Obviously, water-based rhubarb juice would be quick to wash off a lure, whether it’s being trolled, cast or jigged. The products I used for this article were either oily or greasy—think vegetable oil and Vaseline. As my dad and I noticed with the oily Captain Hook scent, it looks like most of the oily products wash off in the first couple of seconds and when I would bring in an “oiled” lure after being trolled for a half hour or more I couldn’t smell or feel any scent or residue. Maybe there was enough for a fish to detect, maybe not.

  

   

   

    

When I used the thick, grease-like scents, there was a residue. The smell, at least to my human nose was missing or diluted, but the slime remained. If I forget to clean the residue, it’s still there the next time I grabbed the lure, except for the goop that rubbed off on the tackle box or on other lures it touched. Rhubarb won’t clean off a scent-greased lure. 

Dishwashing liquid will.

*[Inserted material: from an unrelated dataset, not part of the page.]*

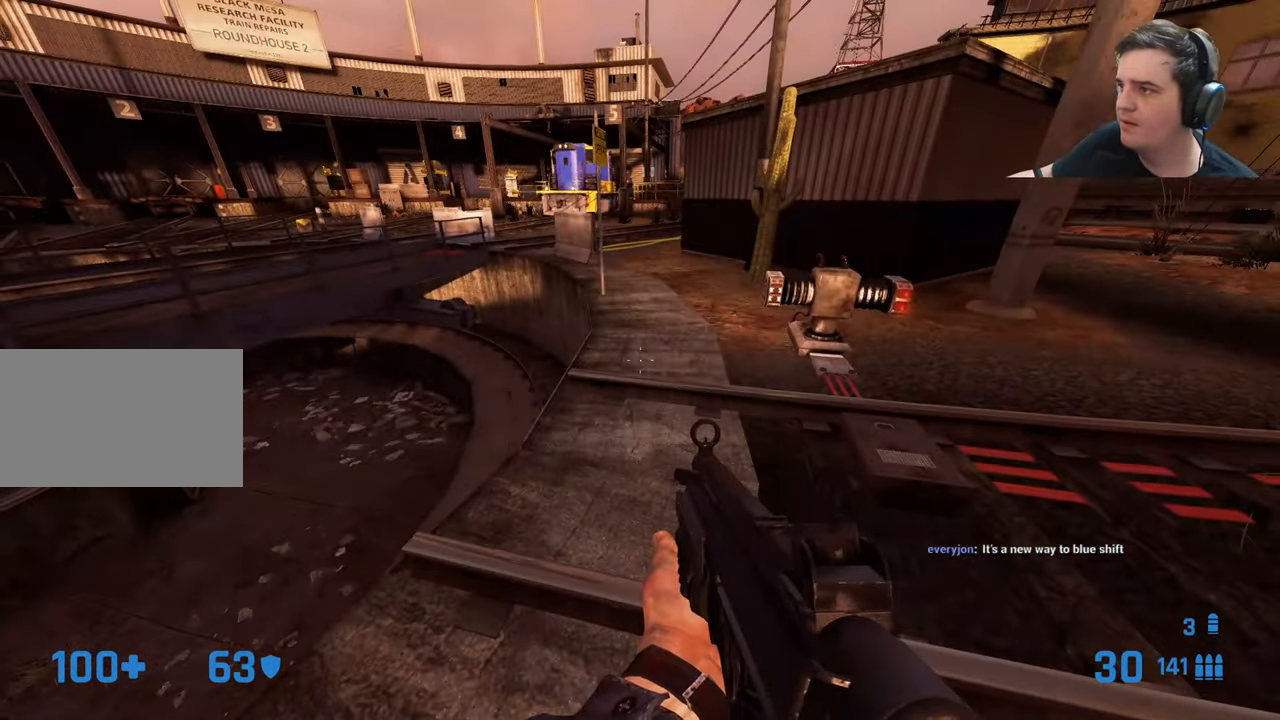
Gameplay with keyboard and mouse; each line is a JSON object with the keys held at the frame after it. "events" lists presses ("down") and releases ("up") of "1", "2", "3", "4", "5", "a", "alt", "c", "caps_lock", "ctrl", "d", "e", "f", "g", "q", "r", "s", "shift", "t", "tab", "v", "w", "x" and "z" between this image and that frame as [ms after this image, input, new state], when the widget could be followed in between. No other keys are recorded. Mouse buttons are not recorded. Not read: mouse_move.
{"keys": [], "events": []}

I remove all the scented lures when I’m done with them and put them in a separate plastic container to isolate them. Then at home, I add warm water and dish soap to the container, wash and rinse. I use whatever brand of dish soap my wife has stocked under the sink. Some guys swear lemon scented products are better than other detergents. 

 

CONFIDENCE BUILDER

I know for certain that fish will bite a scented lure. I know for certain some fish will bite dirty, stinky, human-smelling lures. I’m confident some fish have bitten a scented lure which would have been snubbed except for the scent. “Confident” is the operative word in the preceding sentence. 

Every angler will catch more fish with a lure they are confident will catch something than with a lure in which they lack confidence. Though I remain a skeptic that scenting a lure is always a game-changer, I now keep a vial or two of scent products on my boat and find myself using them more now than I have previously. I’m still a skeptic, but as I mentioned earlier, it never hurts.